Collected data
***
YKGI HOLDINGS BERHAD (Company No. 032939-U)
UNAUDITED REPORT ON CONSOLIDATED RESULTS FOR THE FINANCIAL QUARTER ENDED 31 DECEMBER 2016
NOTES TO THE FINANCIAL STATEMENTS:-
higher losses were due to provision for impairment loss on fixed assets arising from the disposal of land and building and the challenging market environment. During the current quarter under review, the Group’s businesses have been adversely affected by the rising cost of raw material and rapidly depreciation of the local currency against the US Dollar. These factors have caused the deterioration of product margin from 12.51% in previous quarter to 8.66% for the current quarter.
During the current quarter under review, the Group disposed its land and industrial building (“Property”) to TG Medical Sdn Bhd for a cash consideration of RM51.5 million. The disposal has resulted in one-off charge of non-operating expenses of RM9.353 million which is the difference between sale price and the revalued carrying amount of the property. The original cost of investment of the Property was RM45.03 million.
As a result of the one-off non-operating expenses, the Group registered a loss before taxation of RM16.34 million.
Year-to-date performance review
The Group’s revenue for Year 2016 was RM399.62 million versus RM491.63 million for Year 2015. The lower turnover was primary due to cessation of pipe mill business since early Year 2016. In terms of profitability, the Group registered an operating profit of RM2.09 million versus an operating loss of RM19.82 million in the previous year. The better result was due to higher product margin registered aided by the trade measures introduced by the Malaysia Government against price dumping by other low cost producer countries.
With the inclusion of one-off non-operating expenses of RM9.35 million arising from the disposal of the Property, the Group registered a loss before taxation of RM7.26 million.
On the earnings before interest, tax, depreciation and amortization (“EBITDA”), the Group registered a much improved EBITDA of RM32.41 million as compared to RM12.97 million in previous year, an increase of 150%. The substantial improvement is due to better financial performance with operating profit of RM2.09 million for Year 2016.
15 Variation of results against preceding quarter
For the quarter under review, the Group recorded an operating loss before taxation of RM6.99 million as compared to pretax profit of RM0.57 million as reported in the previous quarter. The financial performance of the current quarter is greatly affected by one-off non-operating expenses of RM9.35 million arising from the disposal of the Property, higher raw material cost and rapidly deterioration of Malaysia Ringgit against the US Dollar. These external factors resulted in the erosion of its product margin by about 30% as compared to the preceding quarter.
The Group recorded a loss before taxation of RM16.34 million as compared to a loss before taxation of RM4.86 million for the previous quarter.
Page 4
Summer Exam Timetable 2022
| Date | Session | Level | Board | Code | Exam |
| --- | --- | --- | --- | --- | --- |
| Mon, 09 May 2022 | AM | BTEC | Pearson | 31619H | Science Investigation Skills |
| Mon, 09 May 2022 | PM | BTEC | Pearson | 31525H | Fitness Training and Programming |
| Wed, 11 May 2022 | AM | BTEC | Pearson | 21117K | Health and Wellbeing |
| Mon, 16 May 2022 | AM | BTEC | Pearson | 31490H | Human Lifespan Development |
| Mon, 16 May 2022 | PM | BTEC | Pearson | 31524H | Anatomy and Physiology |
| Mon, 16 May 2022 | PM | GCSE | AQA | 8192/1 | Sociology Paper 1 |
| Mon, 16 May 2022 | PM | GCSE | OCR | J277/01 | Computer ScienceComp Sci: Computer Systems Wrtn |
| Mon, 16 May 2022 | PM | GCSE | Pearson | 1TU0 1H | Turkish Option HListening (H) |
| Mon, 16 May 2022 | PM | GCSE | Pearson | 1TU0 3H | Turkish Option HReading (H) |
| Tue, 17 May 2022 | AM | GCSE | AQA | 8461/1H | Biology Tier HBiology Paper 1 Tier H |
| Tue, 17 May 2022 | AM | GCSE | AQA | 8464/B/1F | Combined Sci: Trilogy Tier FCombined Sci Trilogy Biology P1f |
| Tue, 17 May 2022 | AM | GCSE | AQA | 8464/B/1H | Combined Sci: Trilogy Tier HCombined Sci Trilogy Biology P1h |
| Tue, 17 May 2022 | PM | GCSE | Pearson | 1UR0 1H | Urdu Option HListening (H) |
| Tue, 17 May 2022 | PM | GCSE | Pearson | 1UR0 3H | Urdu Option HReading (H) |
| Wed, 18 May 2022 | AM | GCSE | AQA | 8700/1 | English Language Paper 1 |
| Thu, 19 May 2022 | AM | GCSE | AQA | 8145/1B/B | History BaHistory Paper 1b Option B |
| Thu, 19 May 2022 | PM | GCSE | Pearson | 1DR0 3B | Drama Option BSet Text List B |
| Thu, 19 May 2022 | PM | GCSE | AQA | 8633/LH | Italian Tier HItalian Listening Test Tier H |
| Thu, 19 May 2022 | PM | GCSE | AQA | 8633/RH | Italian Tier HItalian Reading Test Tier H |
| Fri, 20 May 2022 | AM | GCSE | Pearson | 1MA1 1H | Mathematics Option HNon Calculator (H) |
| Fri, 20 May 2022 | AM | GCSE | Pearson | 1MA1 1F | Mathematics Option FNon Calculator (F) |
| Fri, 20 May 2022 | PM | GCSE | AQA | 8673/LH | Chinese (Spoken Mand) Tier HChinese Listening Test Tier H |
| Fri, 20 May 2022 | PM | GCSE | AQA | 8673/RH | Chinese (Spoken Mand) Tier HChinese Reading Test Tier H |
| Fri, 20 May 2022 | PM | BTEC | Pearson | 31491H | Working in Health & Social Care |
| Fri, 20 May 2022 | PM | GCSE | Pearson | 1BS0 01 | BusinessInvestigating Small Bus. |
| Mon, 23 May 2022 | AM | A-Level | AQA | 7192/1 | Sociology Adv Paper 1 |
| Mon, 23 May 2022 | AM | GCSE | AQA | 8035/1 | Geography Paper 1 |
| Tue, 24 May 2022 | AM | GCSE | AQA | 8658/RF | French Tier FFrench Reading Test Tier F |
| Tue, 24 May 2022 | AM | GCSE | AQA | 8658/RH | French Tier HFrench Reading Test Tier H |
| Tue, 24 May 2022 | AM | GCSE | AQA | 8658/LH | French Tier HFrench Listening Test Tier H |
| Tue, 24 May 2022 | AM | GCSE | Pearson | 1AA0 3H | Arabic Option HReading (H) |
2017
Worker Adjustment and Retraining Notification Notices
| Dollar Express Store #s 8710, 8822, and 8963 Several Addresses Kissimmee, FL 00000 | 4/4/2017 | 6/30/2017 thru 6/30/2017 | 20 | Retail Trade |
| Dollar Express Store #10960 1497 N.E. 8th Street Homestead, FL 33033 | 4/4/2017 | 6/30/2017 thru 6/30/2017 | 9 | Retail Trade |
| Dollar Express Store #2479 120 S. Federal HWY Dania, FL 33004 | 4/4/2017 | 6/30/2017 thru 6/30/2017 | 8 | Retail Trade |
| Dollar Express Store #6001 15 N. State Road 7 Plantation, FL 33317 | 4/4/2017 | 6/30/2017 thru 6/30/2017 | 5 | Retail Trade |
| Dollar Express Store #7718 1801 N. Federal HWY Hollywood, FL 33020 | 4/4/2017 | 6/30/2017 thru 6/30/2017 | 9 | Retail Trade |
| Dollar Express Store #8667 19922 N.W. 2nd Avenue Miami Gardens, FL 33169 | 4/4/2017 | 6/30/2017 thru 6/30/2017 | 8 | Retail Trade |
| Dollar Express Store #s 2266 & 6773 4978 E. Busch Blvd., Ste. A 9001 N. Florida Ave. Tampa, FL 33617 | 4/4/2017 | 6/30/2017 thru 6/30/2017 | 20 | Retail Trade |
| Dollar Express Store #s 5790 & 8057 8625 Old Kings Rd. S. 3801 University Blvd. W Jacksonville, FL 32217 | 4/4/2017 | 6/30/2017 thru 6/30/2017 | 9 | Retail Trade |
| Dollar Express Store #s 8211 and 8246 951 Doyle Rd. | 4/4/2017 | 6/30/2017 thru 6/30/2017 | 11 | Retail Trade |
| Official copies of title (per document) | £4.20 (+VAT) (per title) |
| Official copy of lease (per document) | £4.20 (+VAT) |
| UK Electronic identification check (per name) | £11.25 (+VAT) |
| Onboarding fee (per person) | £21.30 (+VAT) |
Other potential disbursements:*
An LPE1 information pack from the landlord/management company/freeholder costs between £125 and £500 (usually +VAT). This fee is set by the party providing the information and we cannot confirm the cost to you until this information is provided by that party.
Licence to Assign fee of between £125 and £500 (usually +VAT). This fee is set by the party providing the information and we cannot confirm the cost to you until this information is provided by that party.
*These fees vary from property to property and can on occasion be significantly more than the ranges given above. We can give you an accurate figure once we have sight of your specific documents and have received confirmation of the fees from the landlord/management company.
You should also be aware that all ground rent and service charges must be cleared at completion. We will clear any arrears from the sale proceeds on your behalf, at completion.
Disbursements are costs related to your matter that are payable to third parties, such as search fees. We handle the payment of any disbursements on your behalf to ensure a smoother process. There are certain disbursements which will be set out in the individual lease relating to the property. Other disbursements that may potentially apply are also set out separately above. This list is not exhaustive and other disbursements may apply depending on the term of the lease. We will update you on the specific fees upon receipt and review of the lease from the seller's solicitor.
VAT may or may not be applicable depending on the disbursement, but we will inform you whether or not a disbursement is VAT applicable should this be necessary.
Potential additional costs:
***
WHAT IS BEING ASKED = Locate the lines above that hold the word "HChinese". Show every one of them.

SOLVED EXERCISE =
| Fri, 20 May 2022 | PM | GCSE | AQA | 8673/LH | Chinese (Spoken Mand) Tier HChinese Listening Test Tier H |
| Fri, 20 May 2022 | PM | GCSE | AQA | 8673/RH | Chinese (Spoken Mand) Tier HChinese Reading Test Tier H |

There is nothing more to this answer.